There should be no issue with running UPnP/NAT-PMP on your router if it's properly configured, I knew mine would pass this test from the start since it exposes it's configuration in a good manner (It only allows hosts on the 192.168/16 subnet to create a forwarding rule, and said rule has to point at the host that requested it, otherwise it's rejected), and shows what ports are forwarded on what protocol.

Never mind the fact that the firewall should reject outside communication before it even gets to the UPnP/NAT-PMP daemon anyway, if it isn't being blocked you have bigger issues.

"Without it you'd have to manually open every single port those services and similar ones use."

So -- your talking a handful of ports at most.. UPnP is to allow unsolicted inbound traffic to get through your nat router. Traffic initiated by you, or in answer to your traffic is allowed.

Most people have no use of UPnP, it has been a nightmare since it was created -- who in their right mind thought, hey lets allow ports to be opened on your gateway/firewall without any sort of auth at all!!

And no UPnP should not be reachable via your public IP that is for damn sure.

  On 03/02/2013 at 18:32, warwagon said:

I disable it anyway. The fact that UPnP, by design, lets any application communicate with the router and open ports should make any security conscious user uneasy.

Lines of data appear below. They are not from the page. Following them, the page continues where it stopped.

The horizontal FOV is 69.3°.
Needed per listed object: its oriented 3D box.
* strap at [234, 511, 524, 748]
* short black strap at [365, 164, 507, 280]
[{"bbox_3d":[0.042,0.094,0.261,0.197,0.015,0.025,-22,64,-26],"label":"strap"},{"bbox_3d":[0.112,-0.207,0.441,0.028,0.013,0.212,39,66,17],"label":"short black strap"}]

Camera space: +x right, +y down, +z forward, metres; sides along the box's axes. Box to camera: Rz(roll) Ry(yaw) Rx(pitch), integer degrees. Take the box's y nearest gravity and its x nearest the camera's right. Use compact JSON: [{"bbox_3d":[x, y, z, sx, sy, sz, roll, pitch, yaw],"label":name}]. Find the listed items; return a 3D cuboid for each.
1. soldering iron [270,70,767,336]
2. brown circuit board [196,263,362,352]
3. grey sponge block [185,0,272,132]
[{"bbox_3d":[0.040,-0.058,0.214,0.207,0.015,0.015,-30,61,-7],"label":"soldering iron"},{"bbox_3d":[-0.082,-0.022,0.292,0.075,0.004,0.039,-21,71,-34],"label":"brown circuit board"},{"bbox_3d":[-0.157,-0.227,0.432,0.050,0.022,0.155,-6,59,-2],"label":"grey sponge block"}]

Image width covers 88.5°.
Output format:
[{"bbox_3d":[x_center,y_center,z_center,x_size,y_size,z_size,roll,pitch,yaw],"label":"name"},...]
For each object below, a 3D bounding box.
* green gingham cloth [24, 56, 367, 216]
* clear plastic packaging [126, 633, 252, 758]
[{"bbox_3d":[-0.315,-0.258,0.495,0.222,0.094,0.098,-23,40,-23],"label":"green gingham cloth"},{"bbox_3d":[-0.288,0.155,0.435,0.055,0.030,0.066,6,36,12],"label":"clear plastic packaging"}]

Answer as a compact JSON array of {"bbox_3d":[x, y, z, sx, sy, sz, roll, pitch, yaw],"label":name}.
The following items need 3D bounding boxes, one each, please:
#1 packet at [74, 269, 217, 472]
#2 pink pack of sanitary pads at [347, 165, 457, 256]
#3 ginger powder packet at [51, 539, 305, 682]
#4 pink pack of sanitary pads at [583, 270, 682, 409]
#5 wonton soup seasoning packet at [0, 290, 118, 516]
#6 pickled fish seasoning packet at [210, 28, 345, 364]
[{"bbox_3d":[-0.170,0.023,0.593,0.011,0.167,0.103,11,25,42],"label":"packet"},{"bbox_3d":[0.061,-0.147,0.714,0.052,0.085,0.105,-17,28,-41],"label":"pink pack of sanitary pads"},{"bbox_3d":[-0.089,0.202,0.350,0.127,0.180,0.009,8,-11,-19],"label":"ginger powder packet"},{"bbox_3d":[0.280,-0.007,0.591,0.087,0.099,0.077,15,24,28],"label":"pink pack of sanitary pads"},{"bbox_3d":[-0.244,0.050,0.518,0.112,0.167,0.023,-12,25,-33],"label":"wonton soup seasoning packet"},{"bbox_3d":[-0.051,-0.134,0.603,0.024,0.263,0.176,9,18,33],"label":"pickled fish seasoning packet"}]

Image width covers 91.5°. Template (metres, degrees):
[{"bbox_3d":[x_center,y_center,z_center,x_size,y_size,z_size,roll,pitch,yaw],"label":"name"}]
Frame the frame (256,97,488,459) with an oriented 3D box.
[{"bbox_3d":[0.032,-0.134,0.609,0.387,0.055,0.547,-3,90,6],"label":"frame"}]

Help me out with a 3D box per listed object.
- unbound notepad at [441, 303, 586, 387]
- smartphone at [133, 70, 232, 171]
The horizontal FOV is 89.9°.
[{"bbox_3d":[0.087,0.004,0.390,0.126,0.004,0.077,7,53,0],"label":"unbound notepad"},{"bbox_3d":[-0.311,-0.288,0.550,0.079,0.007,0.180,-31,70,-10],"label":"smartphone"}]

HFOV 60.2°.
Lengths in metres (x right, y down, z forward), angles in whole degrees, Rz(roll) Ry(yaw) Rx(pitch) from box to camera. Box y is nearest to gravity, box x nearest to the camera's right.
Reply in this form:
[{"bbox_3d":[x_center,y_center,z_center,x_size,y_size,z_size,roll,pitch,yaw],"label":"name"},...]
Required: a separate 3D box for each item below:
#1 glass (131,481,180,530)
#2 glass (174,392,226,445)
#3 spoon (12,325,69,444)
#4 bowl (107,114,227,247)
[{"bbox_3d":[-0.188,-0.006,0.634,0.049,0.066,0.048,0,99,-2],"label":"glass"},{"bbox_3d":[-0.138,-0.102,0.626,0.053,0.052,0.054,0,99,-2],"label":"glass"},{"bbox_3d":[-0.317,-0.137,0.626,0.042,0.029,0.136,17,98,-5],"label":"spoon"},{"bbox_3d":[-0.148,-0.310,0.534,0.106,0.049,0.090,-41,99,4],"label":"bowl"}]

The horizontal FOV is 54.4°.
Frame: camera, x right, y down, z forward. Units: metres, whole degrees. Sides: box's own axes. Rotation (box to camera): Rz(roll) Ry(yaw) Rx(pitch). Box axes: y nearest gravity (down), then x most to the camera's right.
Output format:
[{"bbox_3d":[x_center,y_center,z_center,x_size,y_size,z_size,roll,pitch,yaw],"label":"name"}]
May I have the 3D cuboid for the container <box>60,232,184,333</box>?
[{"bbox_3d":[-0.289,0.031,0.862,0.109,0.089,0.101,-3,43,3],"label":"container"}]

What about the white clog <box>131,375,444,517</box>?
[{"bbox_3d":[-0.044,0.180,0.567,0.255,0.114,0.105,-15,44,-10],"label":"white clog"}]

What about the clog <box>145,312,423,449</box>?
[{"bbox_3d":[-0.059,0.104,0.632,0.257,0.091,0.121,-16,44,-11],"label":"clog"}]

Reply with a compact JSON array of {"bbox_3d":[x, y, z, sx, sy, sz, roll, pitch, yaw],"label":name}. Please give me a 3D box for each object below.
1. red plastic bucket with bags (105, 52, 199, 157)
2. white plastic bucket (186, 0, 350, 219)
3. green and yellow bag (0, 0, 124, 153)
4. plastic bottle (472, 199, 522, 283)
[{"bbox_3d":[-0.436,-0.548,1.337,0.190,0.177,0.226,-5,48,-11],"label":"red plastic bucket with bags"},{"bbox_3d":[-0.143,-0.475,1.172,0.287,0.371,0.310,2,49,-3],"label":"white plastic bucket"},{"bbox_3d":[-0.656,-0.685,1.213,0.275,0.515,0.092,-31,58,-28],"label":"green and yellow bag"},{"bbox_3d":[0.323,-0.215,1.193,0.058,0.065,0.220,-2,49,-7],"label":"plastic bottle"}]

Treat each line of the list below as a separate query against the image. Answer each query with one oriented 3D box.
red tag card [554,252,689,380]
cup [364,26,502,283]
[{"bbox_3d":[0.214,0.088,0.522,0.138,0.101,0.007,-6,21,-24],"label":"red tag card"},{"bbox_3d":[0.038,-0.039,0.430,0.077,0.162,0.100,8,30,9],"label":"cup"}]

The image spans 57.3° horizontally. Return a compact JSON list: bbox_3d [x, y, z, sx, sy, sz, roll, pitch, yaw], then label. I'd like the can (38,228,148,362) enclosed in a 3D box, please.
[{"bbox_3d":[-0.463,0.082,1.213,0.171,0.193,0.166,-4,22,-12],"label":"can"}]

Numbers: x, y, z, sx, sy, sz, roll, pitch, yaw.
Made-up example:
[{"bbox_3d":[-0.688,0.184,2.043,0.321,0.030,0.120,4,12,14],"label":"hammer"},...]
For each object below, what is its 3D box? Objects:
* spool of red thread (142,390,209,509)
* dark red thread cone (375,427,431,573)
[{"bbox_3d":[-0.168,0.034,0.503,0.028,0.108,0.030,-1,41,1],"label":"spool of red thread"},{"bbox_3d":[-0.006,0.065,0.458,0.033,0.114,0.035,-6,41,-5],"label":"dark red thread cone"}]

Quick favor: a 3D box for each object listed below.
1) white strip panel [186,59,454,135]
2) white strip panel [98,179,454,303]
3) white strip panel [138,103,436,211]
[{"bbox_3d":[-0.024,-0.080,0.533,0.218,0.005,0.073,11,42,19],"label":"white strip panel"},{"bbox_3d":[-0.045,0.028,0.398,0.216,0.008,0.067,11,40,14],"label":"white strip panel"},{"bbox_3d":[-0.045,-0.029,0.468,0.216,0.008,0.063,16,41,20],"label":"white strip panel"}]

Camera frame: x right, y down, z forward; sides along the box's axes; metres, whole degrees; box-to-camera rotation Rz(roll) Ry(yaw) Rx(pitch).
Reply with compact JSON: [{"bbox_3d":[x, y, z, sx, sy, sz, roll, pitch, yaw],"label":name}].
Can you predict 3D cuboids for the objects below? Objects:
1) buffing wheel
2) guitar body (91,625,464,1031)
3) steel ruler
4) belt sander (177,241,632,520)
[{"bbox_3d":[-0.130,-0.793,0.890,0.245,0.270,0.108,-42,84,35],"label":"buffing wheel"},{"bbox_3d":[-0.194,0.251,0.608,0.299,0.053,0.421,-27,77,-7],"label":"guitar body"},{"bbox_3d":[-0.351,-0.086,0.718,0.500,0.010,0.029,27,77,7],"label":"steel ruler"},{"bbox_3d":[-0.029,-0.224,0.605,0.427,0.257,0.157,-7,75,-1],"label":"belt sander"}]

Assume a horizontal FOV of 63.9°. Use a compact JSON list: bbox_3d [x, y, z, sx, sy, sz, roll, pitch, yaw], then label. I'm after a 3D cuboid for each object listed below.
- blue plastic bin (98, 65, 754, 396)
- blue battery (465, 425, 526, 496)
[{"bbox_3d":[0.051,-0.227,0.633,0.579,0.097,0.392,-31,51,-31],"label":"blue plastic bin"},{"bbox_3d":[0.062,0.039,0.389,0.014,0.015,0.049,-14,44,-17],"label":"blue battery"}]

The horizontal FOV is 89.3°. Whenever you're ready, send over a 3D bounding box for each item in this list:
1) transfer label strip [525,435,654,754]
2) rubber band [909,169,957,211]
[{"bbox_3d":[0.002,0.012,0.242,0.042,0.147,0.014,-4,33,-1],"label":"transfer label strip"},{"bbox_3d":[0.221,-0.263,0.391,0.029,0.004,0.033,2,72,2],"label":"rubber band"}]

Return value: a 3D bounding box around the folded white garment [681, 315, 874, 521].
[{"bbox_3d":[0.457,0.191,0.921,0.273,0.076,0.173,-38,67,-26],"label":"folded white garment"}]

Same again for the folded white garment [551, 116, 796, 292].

If you trust what's in your network and have the routers firewall up I don't see how it could.

^ the point is UPnP can remove your firewall settings. Without even a nod to you that its doing so, nor any sort of auth method to allow it.

There really needs to be some form of notification and auth to the mechanism - and then sure it would be a valid tool in opening firewall ports for the masses.

  On 04/02/2013 at 08:12, trek said:

THE EQUIPMENT AT THE TARGET IP ADDRESS

DID NOT RESPOND TO OUR UPnP PROBES!

Why would you disable uPnP anyways? It allows internal hosts to dynamically open ports like XBL or PSN for gaming and voice. Without it you'd have to manually open every single port those services and similar ones use. Just keep your internal hosts clean.

It would allow any malicious program to actively contact your router, open whatever ports it wants, and then transmit data through those ports all without your knowledge.... pretty big security hole if you ask me.

  On 04/02/2013 at 14:14, BeLGaRaTh said:

Steve Gibson, the person who creates the most FUD on the internet with his crazy rants and observations!!!

I'm not going to argue that the fact that he is crazy, which he probably is, but he is also very smart. And Facts do not = FUD.

Are you up to date on this UPnP issue? The typical way UPnP works is, an active program on one of the systems on your network will contact the router and open ports for whatever program/service to pass data through. Sounds ok right, well there is an exploit on a TON of routers that allows that request to be made from the OUTSIDE over the WAN, so if you have one of these affected routers, anyone outside your network, can open up ports into your network using a little bit of packet "magic". It's a pretty big deal.